Inclusion of events that do not result in workflow jobs

The following types of events do not trigger workflow jobs but are desirable for inclusion in the audit trail, if it is technically feasible:

  • Metadata changes made through mdata-put and mdata-delete
  • Firewall rule changes that may or may not be specific to an instance
  • Server reboot and instance reboot with operating system commands

Changes made through vmadm and other downstack APIs by the operator should also be captured in the audit trail for completeness.

In the event that the instances went down catastrophically (e.g. because of a forced reboot of the server), we can consider providing some way for the operator to add the instance kill/stop events manually.

Ability to retain audit trail independent of workflow job records

This requirement is not meant to dictate the implementation. However, there is a good reason for persisting audit trail in a new Moray bucket as we can avoid being locked into permanent retention of workflow jobs. In addition, the performance penality of parsing large job logs to extract the audit trail may become prohibitive for scalability.

Event tracking for other cloud objects

Ideally, all other user-owned objects such as networks, images and volumes (introduced in RFD 26) should have similar change tracking for audit purposes. These requirements can be considered as part of the future scope based on user demand.

Open Questions

Should the enhanced audit API be a new API?

This will depend on whether we want to stay with the current MachineAudit CloudAPI consumption pattern or allow this to be served in a way similar to container metrics. There is also the desire of having an event management framework, as part of Mariposa where event callback may become the new paradigm for end-user API interactions.

The current bias is to keep the API as a new revision of MachineAudit for two main reasons:

  1. There is an established mechanism for authentication and authorization.
  2. Unlike metrics which are needed for real-time monitoring and can tolerate occasional data loss, audit trail availability allows a minor delay but needs to be complete and persistent.

How does this feature relate to docker events?

Enhanced instance audit does not fully cover docker events but can bring us a step closer to it. Currently docker events supports

  1. the live-streaming of events
  2. change tracking of images, networks, and volumes
  3. non-lifecycle events such as attach/detach and mount/unmount

We can consider 2 and 3 in the next iteration, but the support for streaming is obviously based on the decision on the previous question.

Should we track the changes made to internal attributes?

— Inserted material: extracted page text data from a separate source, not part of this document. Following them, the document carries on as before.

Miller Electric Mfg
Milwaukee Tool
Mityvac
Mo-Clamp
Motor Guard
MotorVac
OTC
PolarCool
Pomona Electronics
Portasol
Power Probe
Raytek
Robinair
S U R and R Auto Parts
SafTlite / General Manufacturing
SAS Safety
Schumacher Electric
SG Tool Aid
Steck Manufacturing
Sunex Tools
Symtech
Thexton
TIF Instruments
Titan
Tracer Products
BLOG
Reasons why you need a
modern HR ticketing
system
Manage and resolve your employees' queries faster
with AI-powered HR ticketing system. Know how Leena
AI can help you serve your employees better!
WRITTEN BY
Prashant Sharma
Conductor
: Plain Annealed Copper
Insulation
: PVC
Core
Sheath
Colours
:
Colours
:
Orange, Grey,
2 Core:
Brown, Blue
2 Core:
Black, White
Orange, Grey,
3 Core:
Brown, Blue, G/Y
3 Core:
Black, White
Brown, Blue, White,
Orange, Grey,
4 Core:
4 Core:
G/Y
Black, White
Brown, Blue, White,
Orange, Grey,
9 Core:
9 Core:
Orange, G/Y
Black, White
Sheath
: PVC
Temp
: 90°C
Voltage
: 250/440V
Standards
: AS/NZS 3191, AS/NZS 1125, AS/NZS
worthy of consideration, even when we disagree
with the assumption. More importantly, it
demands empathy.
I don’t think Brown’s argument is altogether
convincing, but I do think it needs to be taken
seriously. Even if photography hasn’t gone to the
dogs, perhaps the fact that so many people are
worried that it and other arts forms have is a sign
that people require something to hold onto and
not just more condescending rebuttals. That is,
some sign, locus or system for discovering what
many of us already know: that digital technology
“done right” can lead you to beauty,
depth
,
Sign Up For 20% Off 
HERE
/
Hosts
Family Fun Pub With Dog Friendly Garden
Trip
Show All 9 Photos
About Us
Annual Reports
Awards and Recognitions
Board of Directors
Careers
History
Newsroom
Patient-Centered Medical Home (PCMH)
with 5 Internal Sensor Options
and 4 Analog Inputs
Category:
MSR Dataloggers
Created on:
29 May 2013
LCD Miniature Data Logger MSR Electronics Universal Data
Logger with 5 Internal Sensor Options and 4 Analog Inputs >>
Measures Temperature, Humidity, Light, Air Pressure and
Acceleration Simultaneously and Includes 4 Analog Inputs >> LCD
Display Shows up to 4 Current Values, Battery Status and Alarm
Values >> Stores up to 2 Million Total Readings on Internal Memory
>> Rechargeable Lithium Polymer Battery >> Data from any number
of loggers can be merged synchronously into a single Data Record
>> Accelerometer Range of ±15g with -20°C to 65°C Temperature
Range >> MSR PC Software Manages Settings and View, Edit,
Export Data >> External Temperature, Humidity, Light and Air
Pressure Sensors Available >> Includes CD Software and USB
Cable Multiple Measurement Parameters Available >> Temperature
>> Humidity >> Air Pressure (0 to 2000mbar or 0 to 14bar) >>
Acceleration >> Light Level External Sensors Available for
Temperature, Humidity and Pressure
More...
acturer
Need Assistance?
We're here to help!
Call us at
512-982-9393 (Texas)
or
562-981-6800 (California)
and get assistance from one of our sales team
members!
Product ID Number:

Certain instance attributes are not exposed to the end users (e.g. cpu shares, billing tag). Change tracking for these internal attributes can still be useful for operators but can be considered noises to the end users. We can have two classes of audit trail where the ones related to internal attributes are filtered out from the end-user API. For MVP, we can consider scoping out the tracking of internal attributes.

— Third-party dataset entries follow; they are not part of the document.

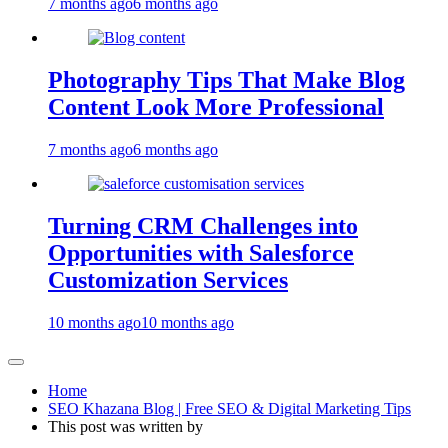
7 months ago
6 months ago
Photography Tips That Make Blog
Content Look More Professional
7 months ago
6 months ago
Turning CRM Challenges into
Opportunities with Salesforce
Customization Services
10 months ago
10 months ago
Home
SEO Khazana Blog | Free SEO & Digital Marketing Tips
This post was written by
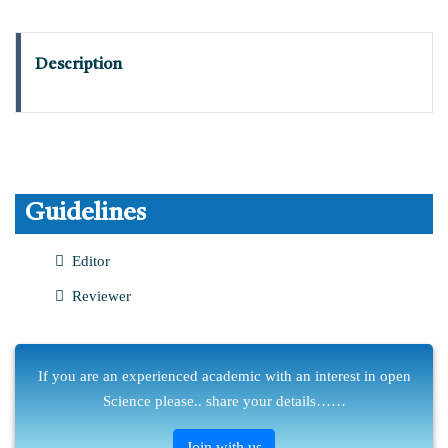
Description
Guidelines
Editor
Reviewer
If you are an experienced academic with an interest in open
Science please.. share your details……
Join with us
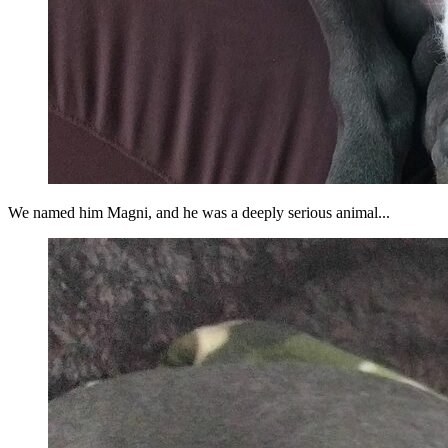
We named him Magni, and he was a deeply serious animal...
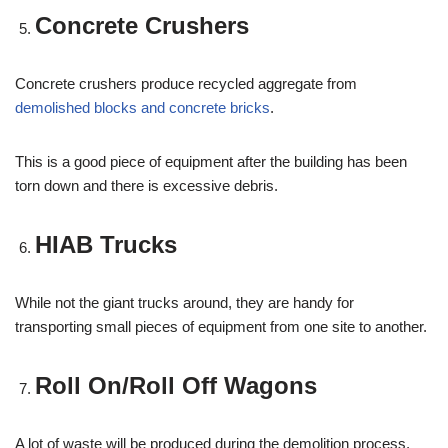
Concrete Crushers
Concrete crushers produce recycled aggregate from
demolished blocks and concrete bricks
.
This is a good piece of equipment after the building has been
torn down and there is excessive debris.
HIAB Trucks
While not the giant trucks around, they are handy for
transporting small pieces of equipment from one site to another.
Roll On/Roll Off Wagons
A lot of waste will be produced during the demolition process,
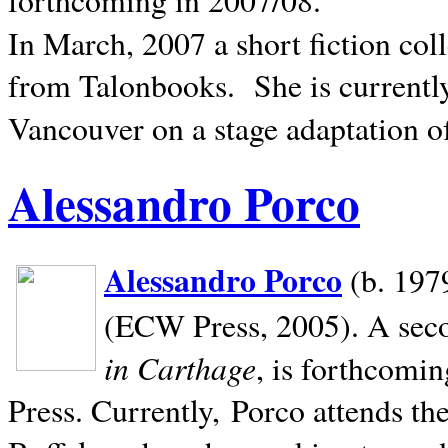
In March, 2007 a short fiction col
from Talonbooks.
She is current
Vancouver on a stage adaptation 
Alessandro Porco
Alessandro Porco
(b. 1979
(ECW Press, 2005). A secon
in Carthage
, is forthcomi
Press. Currently, Porco attends th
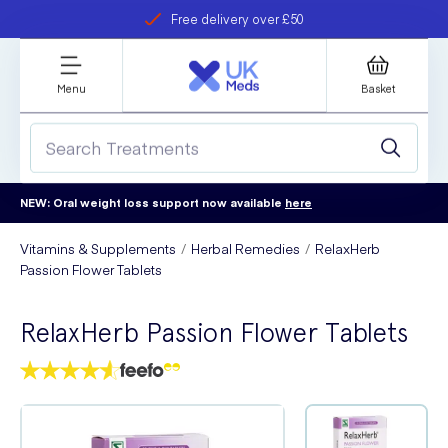
Free delivery over £50
Student discount
refer a friend
Menu
Basket
NEW: Oral weight loss support now available
here
Vitamins & Supplements
Herbal Remedies
RelaxHerb
Passion Flower Tablets
RelaxHerb Passion Flower Tablets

How far do we go with capturing the details in update requests?

Single attribute modifications (e.g. firewall enabled, owner uuid) are relatively easy to capture and present to the user, but some changes may require the dumping of the entire input and the 'after' attribute values. We'll probably need a flexible response format to avoid having to tailor the audit trail output for different events.

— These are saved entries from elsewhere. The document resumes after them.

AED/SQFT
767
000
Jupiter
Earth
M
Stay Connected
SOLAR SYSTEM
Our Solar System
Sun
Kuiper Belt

Should we allow user to opt out of audit?

A good reason for opting out is when users are dealing with dev/test instances that are rapidly created and destroyed. They are not concerned about the change history and do not want the associated overhead. The caveat is that users may find that they do need the audit trail when something has gone wrong. As such, the bias is to make audit required all the time. The permission to query the audit trail is still controlled by RBAC as how it is currently.